The Hungarian campaign takes the Gandhian civil disobedience model and flips it, said Sarosi. "Civil obedience is a play on words," he explained. "It is modeled after civil disobedience movements, but it turns the philosophy of disobedience on its head: Why can't we protest by being obedient to the law we want to change? This is Gandhi-style passive resistance: Okay guys, if you think we're criminals, please arrest all of us who have ever used any kind of illicit drug," he told DRCNet. 

The campaign has generated tons of publicity, said Sarosi. "The media response has been very intensive and also very positive. After the first arrests, it was the lead story in all the daily newspapers the next day. And you see very few articles or reports that are critical of the action, and those are coming from the right-wing press," he said. The continuing campaign has also led drug reformers to be invited onto television and radio talk shows and generated a letter of support from more than 50 drug treatment and prevention experts urging the government to accept Hemp Seed's proposal and decriminalize drug use. 

The timing couldn't be better for the Hungarian drug reform movement, which got underway more than a decade ago with the formation of the HCLU, and the Hemp Seed Association, which cut its teeth with last year's May Million Marijuana March and is busily preparing for this year's.

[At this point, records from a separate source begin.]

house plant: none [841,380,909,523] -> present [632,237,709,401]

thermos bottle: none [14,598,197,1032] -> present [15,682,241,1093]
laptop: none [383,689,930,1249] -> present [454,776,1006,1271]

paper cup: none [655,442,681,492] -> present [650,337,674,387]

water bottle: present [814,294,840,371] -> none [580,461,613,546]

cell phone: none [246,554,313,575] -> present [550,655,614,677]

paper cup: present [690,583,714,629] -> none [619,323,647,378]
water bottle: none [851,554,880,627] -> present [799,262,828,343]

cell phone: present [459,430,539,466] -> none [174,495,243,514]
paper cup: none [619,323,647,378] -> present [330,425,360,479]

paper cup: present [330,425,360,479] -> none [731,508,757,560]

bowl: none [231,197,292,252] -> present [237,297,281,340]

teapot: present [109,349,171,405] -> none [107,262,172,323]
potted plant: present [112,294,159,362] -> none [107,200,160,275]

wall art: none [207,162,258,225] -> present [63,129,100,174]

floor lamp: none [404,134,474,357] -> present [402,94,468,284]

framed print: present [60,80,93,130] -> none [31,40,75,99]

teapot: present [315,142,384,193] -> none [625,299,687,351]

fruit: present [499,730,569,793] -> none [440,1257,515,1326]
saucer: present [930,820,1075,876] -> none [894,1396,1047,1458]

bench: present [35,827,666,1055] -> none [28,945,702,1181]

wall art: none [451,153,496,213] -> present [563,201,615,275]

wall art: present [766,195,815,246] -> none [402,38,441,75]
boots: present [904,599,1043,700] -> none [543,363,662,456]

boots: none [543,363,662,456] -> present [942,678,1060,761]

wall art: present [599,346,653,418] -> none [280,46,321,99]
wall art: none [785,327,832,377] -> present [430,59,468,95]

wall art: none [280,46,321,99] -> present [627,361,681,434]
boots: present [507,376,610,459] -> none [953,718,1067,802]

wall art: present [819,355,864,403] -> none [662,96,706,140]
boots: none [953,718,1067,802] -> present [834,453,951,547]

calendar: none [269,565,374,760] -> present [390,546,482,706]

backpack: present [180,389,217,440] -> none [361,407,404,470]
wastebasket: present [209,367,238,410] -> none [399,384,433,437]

The government is moving on several fronts toward a revision of the drug laws. Discussions are going on among the government ministries on a new law and an ad hoc parliamentary committee to discuss drug policy issues was set up earlier this year. 

Sarosi was guardedly optimistic about the prospects for progress on his country's drug laws. "The Alliance of Free Democrats {SZDSZ) last week introduced a proposal in parliament to completely abolish sanctions for simple drug possession, and the HCLU was invited to address one of the interministerial discussion panels. Of six experts tentatively hired by the parliamentary committee, five favor decriminalization, and one of them is another HCLU attorney, Andrea Pelle. We should be able to reach a certain consensus that drug users should not be punished -- in legal terms, that means some form of depenalization, maybe making possession an administrative offense punishable only by civil sanctions if the user causes a pubic nuisance." 


-- END --


----------